4. Risk of Harm and Materiality of Deficiencies
Comment: "Risk of harm" must be substantiated and verified. The final rule should define the phrase "potential risk of harm to the Government" which incorporates a nexus between the amount withheld and the specific harm that may accrue to the Government based on the system deficiency, and require that a deficiency be "material" or "significant." It is impossible to determine whether the proposed controls and remedial actions of this rule are reasonable and commensurate with the Government's risks. Payment withholdings are liquidated damages in disguise and, if excessive to the Government's risk, will be viewed as punitive.

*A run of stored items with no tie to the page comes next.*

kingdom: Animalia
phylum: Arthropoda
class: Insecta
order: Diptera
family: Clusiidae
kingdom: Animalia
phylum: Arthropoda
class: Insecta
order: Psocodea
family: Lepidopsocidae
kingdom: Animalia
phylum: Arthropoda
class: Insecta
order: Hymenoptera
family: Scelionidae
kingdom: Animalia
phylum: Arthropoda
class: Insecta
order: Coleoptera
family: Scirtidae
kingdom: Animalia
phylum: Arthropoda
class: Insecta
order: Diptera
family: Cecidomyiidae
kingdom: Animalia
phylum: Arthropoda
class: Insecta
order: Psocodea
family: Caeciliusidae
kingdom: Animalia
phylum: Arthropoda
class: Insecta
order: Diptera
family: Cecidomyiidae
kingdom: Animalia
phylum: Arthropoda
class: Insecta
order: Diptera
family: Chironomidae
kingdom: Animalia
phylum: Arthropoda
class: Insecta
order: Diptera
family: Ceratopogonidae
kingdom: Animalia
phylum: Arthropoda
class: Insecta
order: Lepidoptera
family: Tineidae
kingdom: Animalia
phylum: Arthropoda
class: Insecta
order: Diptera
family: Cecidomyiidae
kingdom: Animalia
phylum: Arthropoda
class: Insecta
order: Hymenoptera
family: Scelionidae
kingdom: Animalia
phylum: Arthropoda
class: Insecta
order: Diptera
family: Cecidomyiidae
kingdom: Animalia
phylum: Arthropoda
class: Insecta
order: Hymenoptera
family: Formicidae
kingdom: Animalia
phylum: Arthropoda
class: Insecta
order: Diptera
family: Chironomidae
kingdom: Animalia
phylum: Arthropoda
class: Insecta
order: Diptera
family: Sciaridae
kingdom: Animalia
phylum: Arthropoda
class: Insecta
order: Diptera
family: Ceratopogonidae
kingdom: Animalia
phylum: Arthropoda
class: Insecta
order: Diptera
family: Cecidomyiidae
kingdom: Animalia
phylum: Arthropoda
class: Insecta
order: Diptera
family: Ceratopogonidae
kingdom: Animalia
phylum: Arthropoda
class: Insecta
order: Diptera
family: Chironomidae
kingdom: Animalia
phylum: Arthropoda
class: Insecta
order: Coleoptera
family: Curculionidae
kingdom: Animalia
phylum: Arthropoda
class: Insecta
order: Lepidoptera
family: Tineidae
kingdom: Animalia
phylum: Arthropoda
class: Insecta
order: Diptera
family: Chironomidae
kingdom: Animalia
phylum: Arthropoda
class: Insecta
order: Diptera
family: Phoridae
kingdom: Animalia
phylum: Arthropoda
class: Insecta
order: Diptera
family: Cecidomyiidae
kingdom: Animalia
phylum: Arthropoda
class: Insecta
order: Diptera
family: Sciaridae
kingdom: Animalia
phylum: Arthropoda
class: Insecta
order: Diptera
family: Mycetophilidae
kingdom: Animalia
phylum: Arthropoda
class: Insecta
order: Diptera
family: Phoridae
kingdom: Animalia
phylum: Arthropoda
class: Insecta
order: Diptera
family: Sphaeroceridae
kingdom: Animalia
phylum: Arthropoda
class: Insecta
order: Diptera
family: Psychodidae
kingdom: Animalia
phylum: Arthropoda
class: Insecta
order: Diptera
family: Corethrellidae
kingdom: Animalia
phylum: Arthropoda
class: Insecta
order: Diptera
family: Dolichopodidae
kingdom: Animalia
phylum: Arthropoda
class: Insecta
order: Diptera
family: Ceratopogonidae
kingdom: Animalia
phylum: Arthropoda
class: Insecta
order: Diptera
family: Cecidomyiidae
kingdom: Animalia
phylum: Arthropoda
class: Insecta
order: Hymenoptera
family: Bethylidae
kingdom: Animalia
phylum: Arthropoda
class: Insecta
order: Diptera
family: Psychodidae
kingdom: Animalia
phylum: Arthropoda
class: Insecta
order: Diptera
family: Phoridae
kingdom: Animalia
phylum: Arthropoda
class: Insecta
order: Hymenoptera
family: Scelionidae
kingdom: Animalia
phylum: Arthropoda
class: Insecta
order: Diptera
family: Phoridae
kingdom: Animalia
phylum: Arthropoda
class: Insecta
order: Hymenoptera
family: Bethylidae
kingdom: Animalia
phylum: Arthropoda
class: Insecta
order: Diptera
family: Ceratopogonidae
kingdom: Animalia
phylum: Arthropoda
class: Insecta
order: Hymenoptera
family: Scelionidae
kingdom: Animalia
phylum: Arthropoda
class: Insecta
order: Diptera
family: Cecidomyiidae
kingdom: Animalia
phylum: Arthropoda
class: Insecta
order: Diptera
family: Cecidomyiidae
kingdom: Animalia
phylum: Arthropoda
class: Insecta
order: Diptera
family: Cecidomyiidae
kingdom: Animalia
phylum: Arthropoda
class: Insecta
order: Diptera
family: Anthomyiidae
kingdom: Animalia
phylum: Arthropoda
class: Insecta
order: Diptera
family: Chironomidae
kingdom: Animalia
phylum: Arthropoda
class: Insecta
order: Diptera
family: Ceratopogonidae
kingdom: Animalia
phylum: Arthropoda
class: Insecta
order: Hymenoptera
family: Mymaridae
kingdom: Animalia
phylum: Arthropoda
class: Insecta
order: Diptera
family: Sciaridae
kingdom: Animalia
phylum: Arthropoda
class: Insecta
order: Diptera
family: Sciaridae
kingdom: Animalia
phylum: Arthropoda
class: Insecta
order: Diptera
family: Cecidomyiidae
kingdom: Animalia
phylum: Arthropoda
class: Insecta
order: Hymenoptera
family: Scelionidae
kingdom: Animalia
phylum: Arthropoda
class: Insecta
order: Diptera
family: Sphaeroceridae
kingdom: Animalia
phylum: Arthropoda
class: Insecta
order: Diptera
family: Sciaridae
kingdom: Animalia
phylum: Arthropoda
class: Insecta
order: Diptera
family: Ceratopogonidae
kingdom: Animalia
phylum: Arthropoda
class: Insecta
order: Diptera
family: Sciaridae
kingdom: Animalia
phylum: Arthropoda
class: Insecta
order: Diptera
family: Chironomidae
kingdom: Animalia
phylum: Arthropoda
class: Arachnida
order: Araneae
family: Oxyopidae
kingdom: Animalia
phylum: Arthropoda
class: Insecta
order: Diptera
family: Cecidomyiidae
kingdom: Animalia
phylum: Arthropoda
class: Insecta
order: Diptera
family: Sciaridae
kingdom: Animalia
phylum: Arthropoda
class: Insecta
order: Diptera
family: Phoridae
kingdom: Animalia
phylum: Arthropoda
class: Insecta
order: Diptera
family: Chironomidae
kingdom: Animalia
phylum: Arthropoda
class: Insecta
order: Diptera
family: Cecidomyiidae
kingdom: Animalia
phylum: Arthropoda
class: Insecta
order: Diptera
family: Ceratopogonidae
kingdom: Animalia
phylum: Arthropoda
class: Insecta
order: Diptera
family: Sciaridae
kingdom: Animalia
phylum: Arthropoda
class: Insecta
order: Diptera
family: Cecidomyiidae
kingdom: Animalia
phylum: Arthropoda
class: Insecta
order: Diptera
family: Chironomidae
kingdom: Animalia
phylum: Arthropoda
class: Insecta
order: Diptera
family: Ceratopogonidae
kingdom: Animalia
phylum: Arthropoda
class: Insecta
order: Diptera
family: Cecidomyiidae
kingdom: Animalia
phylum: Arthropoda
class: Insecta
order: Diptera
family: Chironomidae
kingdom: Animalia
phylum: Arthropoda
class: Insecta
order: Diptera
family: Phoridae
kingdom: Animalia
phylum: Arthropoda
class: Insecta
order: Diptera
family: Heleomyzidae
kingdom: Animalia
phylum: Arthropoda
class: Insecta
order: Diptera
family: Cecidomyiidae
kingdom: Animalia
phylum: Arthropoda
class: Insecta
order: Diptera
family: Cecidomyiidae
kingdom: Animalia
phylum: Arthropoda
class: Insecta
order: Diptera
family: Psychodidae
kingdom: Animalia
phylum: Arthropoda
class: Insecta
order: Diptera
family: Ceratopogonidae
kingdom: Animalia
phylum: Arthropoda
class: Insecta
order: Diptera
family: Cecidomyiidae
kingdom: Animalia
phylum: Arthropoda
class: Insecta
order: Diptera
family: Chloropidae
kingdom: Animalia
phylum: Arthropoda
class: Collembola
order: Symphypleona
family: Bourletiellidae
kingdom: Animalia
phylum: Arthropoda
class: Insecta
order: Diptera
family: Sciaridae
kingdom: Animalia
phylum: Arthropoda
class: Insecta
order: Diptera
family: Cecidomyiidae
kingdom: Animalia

Response: The intent of the rule is to authorize payment withholding when the contracting officer finds that there are one or more significant deficiencies due to the contractor's failure to meet one or more of the system criteria. The rule has been revised to consider significant deficiencies in determining the adequacy of a contractor's business system and potential payment withholding in accordance with section 893 of the FY11 NDAA. Contract terms explicitly require contractors to maintain the business systems in question as a condition of contracting responsibility and, in some cases, eligibility for award. Contract prices are negotiated on the basis that contractors will maintain such systems, so that the Government does not need to maintain far more extensive inspection and audit functions than it already does. Failure of the contractor to maintain acceptable systems during contract performance deprives the Government of assurances for which it pays fair value. While not "deliverable" services under specific contract line items, these business systems are material terms, performance of which is required to ensure contracts will be performed on time, within cost estimates, and with appropriate standards of quality. The payment withholding remedy provides a measure of the overall contract performance of which the Government is deprived during the performance period, and for which the contractor should not receive the full financing payments. DoD is relying on the temporary payment withholding amounts, not as a penalty for a deficiency, but as representing a good-faith estimate sufficient to mitigate the Government's risk where the actual amounts are difficult to estimate or quantify. Deficiencies that do not directly relate to unallowable or unreasonable costs still pose risks to the Government, and may lead to harm that may not be calculated readily when the deficiencies are discovered. In most cases, the financial impact of a system deficiency cannot be quantified because the system produces unreliable information. When the financial impact of a deficiency is quantifiable, DoD expects contracting officers to take appropriate actions to reduce fees, recoup unallowable costs, or take legal action if fraudulent activity is involved.